Pour les autres, continuons avec l’installation de la libimobiledevice:
filthy:~# apt-get install libimobiledevice1 libimobiledevice-utils Paramétrage de libplist1 (1.2-3) ... Paramétrage de libimobiledevice1 (1.0.0-1) ... Paramétrage de libimobiledevice-utils (1.0.0-1) ...
La libplist1 permet l’accès aux formats binaires et XML ‘made in Apple’.
Ceux qui disposent d’un iPhone avec un OS d’origine peuvent désormais manipuler un peu. En effet, libimobiledevice-utils installe quelques binaires illustrant les accès aux informations contenues dans le téléphone:
arapaho@filthy:~$ ideviceinfo BuildVersion: 7E18 CPUArchitecture: armv6 DeviceClass: iPhone DeviceName: Hustler FirmwareVersion: iBoot-636.66.33 HardwareModel: N82AP HostAttached: true ModelNumber: MB489 PasswordProtected: false ProductType: iPhone1,2 ProductVersion: 3.1.3 ProductionSOC: true ProtocolVersion: 2 RegionInfo: FD/A SBLockdownEverRegisteredKey: true SIMStatus: kCTSIMSupportSIMStatusReady SomebodySetTimeZone: true TimeIntervalSince1970: 1270055897 TimeZone: Europe/Paris TimeZoneOffsetFromUTC: 7200.000000 TrustedHostAttached: true UniqueChipID: 2569498033525 Uses24HourClock: true iTunesHasConnected: true
Volontairement, je n’ai pas mis l’intégralité de l’output de la commande. Il peut être assez important et contient des informations sensibles sur le téléphone et la vie privée. Il est possible de passer en paramètre (-q), à ideviceinfo, le domaine de recherche que l’on souhaite. La documentation est présente dans le package, il suffit de la lire.

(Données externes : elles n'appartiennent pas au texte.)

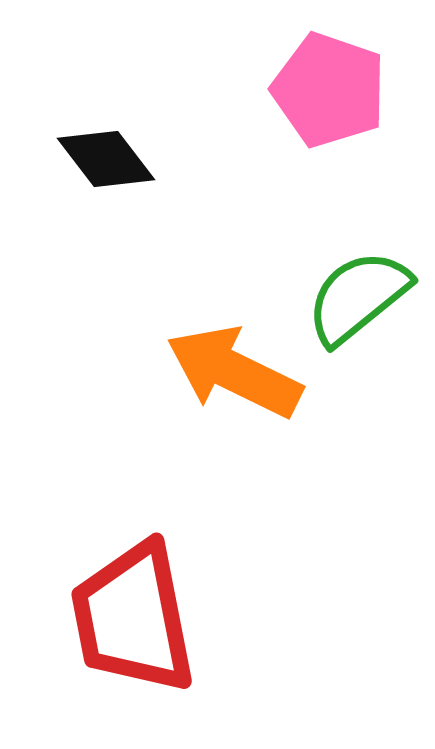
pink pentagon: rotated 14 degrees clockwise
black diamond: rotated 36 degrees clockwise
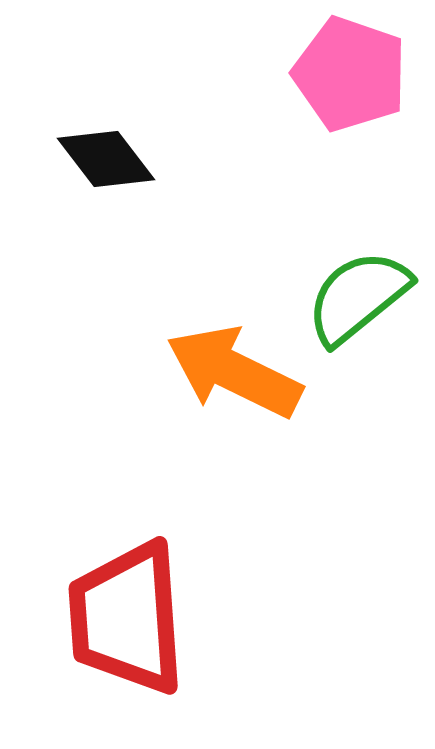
pink pentagon: moved 21 px right, 16 px up
red trapezoid: moved 6 px left; rotated 7 degrees clockwise
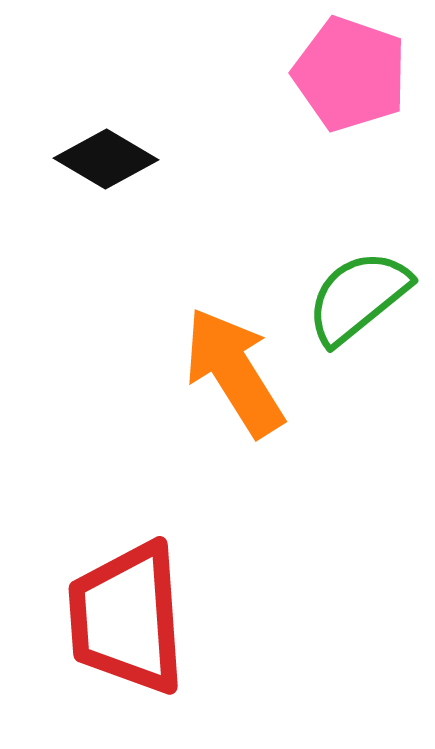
black diamond: rotated 22 degrees counterclockwise
orange arrow: rotated 32 degrees clockwise
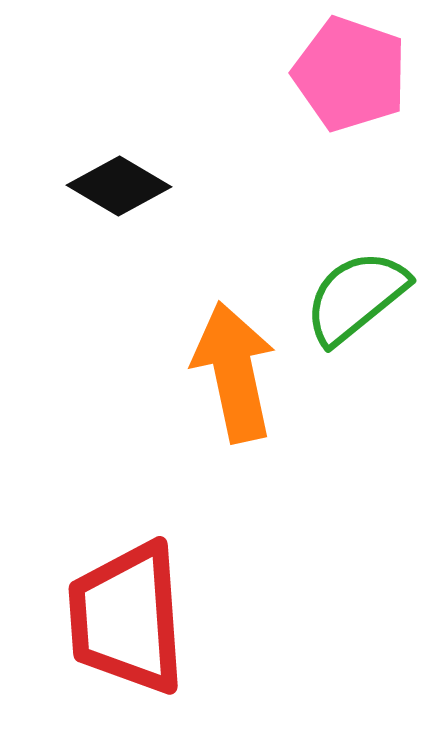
black diamond: moved 13 px right, 27 px down
green semicircle: moved 2 px left
orange arrow: rotated 20 degrees clockwise
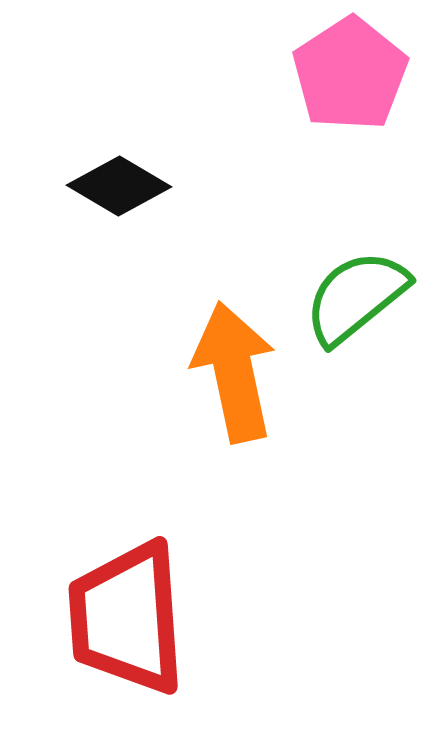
pink pentagon: rotated 20 degrees clockwise
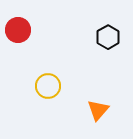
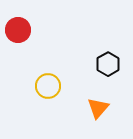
black hexagon: moved 27 px down
orange triangle: moved 2 px up
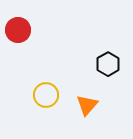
yellow circle: moved 2 px left, 9 px down
orange triangle: moved 11 px left, 3 px up
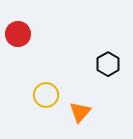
red circle: moved 4 px down
orange triangle: moved 7 px left, 7 px down
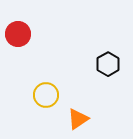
orange triangle: moved 2 px left, 7 px down; rotated 15 degrees clockwise
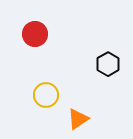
red circle: moved 17 px right
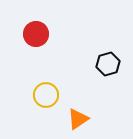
red circle: moved 1 px right
black hexagon: rotated 15 degrees clockwise
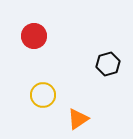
red circle: moved 2 px left, 2 px down
yellow circle: moved 3 px left
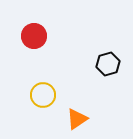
orange triangle: moved 1 px left
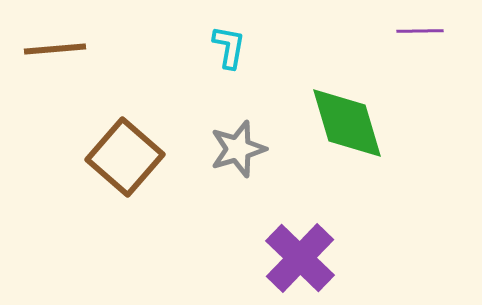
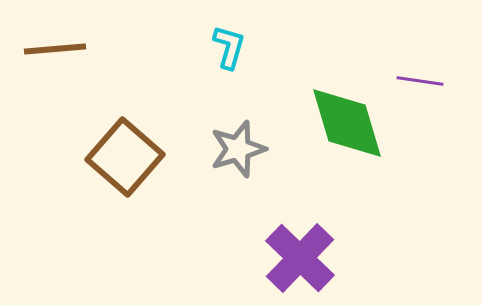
purple line: moved 50 px down; rotated 9 degrees clockwise
cyan L-shape: rotated 6 degrees clockwise
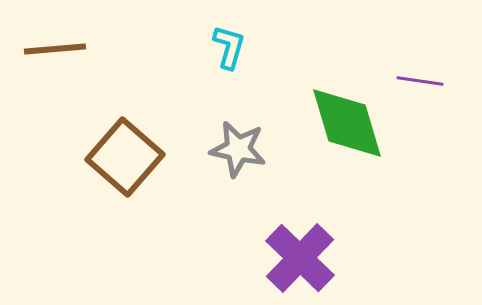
gray star: rotated 28 degrees clockwise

On a également accès à une sorte de syslog peu verbeux avec idevicesyslog, ou bien encore effectuer une sauvegarde avec idevicebackup. Bref, tout cela pour se rendre compte que ça fonctionne pas mal.
Il nous reste à monter le système de fichier, en installant dans cet objectif iFuse:
filthy:~# apt-get install -t sid ifuse Paramétrage de ifuse (1.0.0-1) ...
Un point de montage créé plus tard, et hop tout roule:
arapaho@filthy:~$ mkdir ~/iphone arapaho@filthy:~$ ifuse ~/iphone/ arapaho@filthy:~$ mount [...snip...] ifuse on /home/arapaho/iphone type fuse.ifuse (rw,nosuid,nodev,user=arapaho) arapaho@filthy:~$ df -TH Sys. de fich. Type Tail. Occ. Disp. %Occ. Monté sur [...snip...] ifuse fuse.ifuse 7,6G 497M 7,1G 7% /home/arapaho/iphone
Maintenant, on commence à respirer. On entrevoit facilement que se libérer de l’immonde iTunes, au combien lourd et lent, au combien propriétaire et fermé, est tout à fait possible. Tout en gardant un iPhone sous garantie, sans jailbreak. C’est donc tout naturellement que nous pouvons remercier les auteurs des différentes briques utilisées ici.
Dans une seconde partie, j’aborderai les aspects pratiques de la manipulation quotidienne de ces smartphones: transfert de musique, sauvegarde, etc …
A noter que cette méthode pour accéder aux iPhone est disponible depuis un bout de temps, et que plusieurs personnes l’utilisent quotidiennement, sans avoir besoin d’attendre que l’éditeur de leur distribution décide de ce qui est bon pour eux ou pas. Je me réjouis d’avance sur les exclamations de mes camarades qui, une fois leur distribution magique upgradée rapidement et sans heurts, brancheront leur iPhone et s’exclameront: “Woa, trop bien sa mère Ubuntu ! Je vois mon iPhone !”. Ce sera à la fin du mois.